Y’all, this season of rest has been healing and rejuvenating on many levels. I love writing for fun and keeping up with my bookkeeping job in a way I could not do the last three years. I was busy with school and two other jobs–and having a family and wanting Lindsay time. Without reflection time, I will crash. And I did, many, many times during that season.
It is life-giving to feel this calm in my body now. Resting, breathing, and not trying to prove myself to anyone. I have been tested and it revealed the work I am doing is working. I can regulate even when challenged. Also, I am not resting so I can go back and be more productive. This time new and improved. As emphasized in the book “Rest is Resistance,” I am resting because it is my divine right. And it is yours too.
I also love being available and spontaneous, like I was able to be this week with Alyssa and doing yoga in the park. There is something to not being so damn scheduled all the time. I am less afraid to look at my calendar now, even though I still suck with the calendar. I found out my friend Megan struggles too. She told me there is an actual name for it: Calendar Challenged 😂 There you go. It is a thing. But it is less of a thing now that I am not so overwhelmed all the dang time.
Sometimes I look back and wish I could have done school and the jobs I had one at a time so I could have savored each one. I loved every single thing I did a whole lot–especially school. Seminary was my favorite place on earth that was just for me. But y’all, I would not change anything either.

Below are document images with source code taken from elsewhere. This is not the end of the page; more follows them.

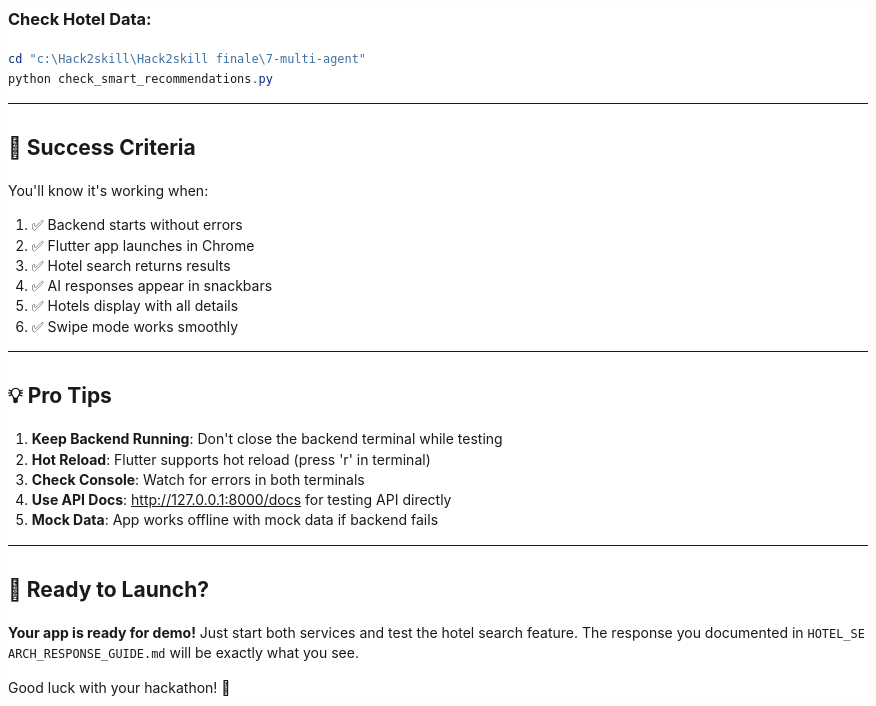 ### Check Hotel Data:
```powershell
cd "c:\Hack2skill\Hack2skill finale\7-multi-agent"
python check_smart_recommendations.py
```

---

## 🎉 Success Criteria

You'll know it's working when:
1. ✅ Backend starts without errors
2. ✅ Flutter app launches in Chrome
3. ✅ Hotel search returns results
4. ✅ AI responses appear in snackbars
5. ✅ Hotels display with all details
6. ✅ Swipe mode works smoothly

---

## 💡 Pro Tips

1. **Keep Backend Running**: Don't close the backend terminal while testing
2. **Hot Reload**: Flutter supports hot reload (press 'r' in terminal)
3. **Check Console**: Watch for errors in both terminals
4. **Use API Docs**: http://127.0.0.1:8000/docs for testing API directly
5. **Mock Data**: App works offline with mock data if backend fails

---

## 🚀 Ready to Launch?

**Your app is ready for demo!** Just start both services and test the hotel search feature. The response you documented in `HOTEL_SEARCH_RESPONSE_GUIDE.md` will be exactly what you see.

Good luck with your hackathon! 🎊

My life is better for the relationships formed by each thing I did, and I am just so grateful anyway.
Part of the reason I wish I had not been so busy is often my emotions were not in check and I really could not help it. What I was doing was too much, and my body is not a machine. I was also healing from trauma (a different trauma from the one now!)–past and present–at the time too. Y’all, I was a warrior, and I am going to name that. I believe God intentionally delivered me to this rest because that was way, way too much. A storm ended up hitting our family at the end of it all too. We were ripe for it because both Jake and I were way overextended in that season. We were easy targets–except we weren’t!
Y’all, that storm was not prepared for me! LOL! I was like “hold up, you (I won’t say the word here), I have been healing and learning things about what it means to be human and divine. You do not get to lie about me or my family.”

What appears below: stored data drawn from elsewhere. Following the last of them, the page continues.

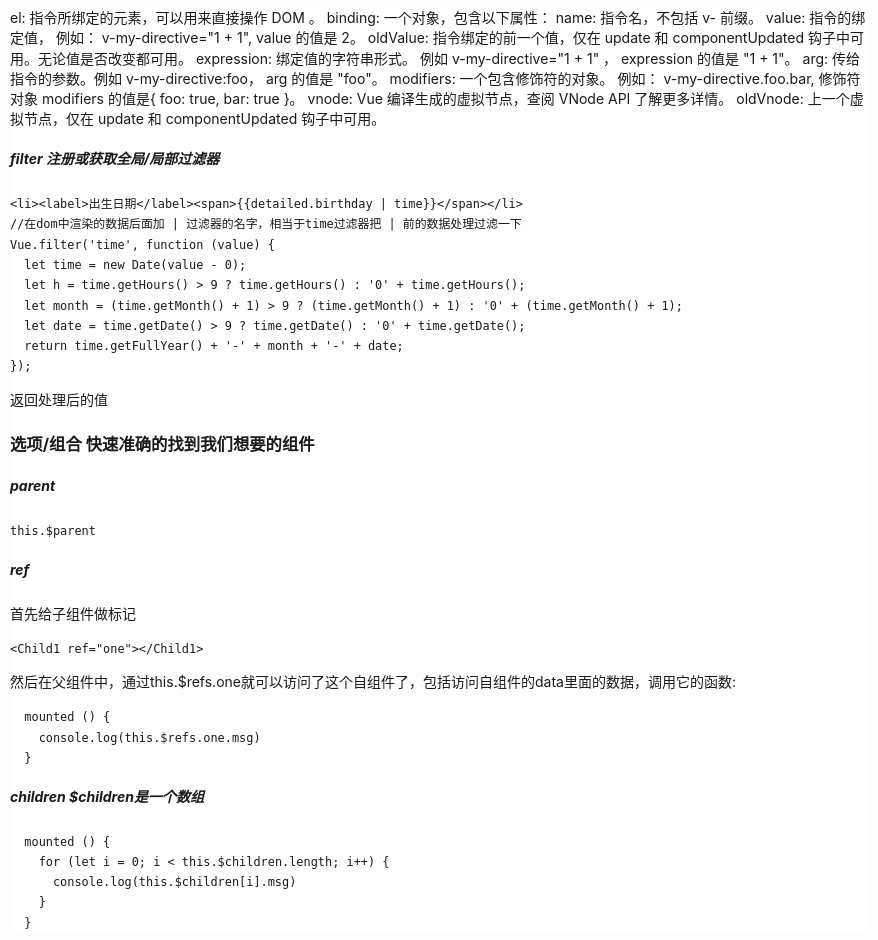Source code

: el: 指令所绑定的元素，可以用来直接操作 DOM 。
binding: 一个对象，包含以下属性：
name: 指令名，不包括 v- 前缀。
value: 指令的绑定值， 例如： v-my-directive="1 + 1", value 的值是 2。
oldValue: 指令绑定的前一个值，仅在 update 和 componentUpdated 钩子中可用。无论值是否改变都可用。
expression: 绑定值的字符串形式。 例如 v-my-directive="1 + 1" ， expression 的值是 "1 + 1"。
arg: 传给指令的参数。例如 v-my-directive:foo， arg 的值是 "foo"。
modifiers: 一个包含修饰符的对象。 例如： v-my-directive.foo.bar, 修饰符对象 modifiers 的值是{ foo: true, bar: true }。
vnode: Vue 编译生成的虚拟节点，查阅 VNode API 了解更多详情。
oldVnode: 上一个虚拟节点，仅在 update 和 componentUpdated 钩子中可用。

##### filter 注册或获取全局/局部过滤器
```
<li><label>出生日期</label><span>{{detailed.birthday | time}}</span></li>
//在dom中渲染的数据后面加 | 过滤器的名字，相当于time过滤器把 | 前的数据处理过滤一下
Vue.filter('time', function (value) {
  let time = new Date(value - 0);
  let h = time.getHours() > 9 ? time.getHours() : '0' + time.getHours();
  let month = (time.getMonth() + 1) > 9 ? (time.getMonth() + 1) : '0' + (time.getMonth() + 1);
  let date = time.getDate() > 9 ? time.getDate() : '0' + time.getDate();
  return time.getFullYear() + '-' + month + '-' + date;
});
```
返回处理后的值
### 选项/组合 快速准确的找到我们想要的组件
##### parent

```
this.$parent
```

##### ref
首先给子组件做标记

```
<Child1 ref="one"></Child1>
```

然后在父组件中，通过this.$refs.one就可以访问了这个自组件了，包括访问自组件的data里面的数据，调用它的函数:

```
  mounted () {
    console.log(this.$refs.one.msg)
  }
```
##### children $children是一个数组

```
  mounted () {
    for (let i = 0; i < this.$children.length; i++) {
      console.log(this.$children[i].msg)
    }
  }
```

I am proud of myself, but I am also tired of having to fight. I was not born a renegade as the artist Pink says in her song “All I Know So Far.”
This is also why I write. What I am saying is important. And when I do get back to working with people again, and I will, I want to be somewhere I can be human. Free to be me and to make mistakes. I am going to write about that in my next post.
My therapist and I talked about what could have been in place in our systems that might have prevented the stupidity of what happened. As I came up with ideas, my therapist said this: Even mental-health professionals are not all trauma-informed. What appears to be happening is people are not doing their jobs well because they have no idea what is going on.
Me: We need systems that allow people to be human.
Therapist: Oh, I like that thought.
We can manage our reactions better when we get to be human.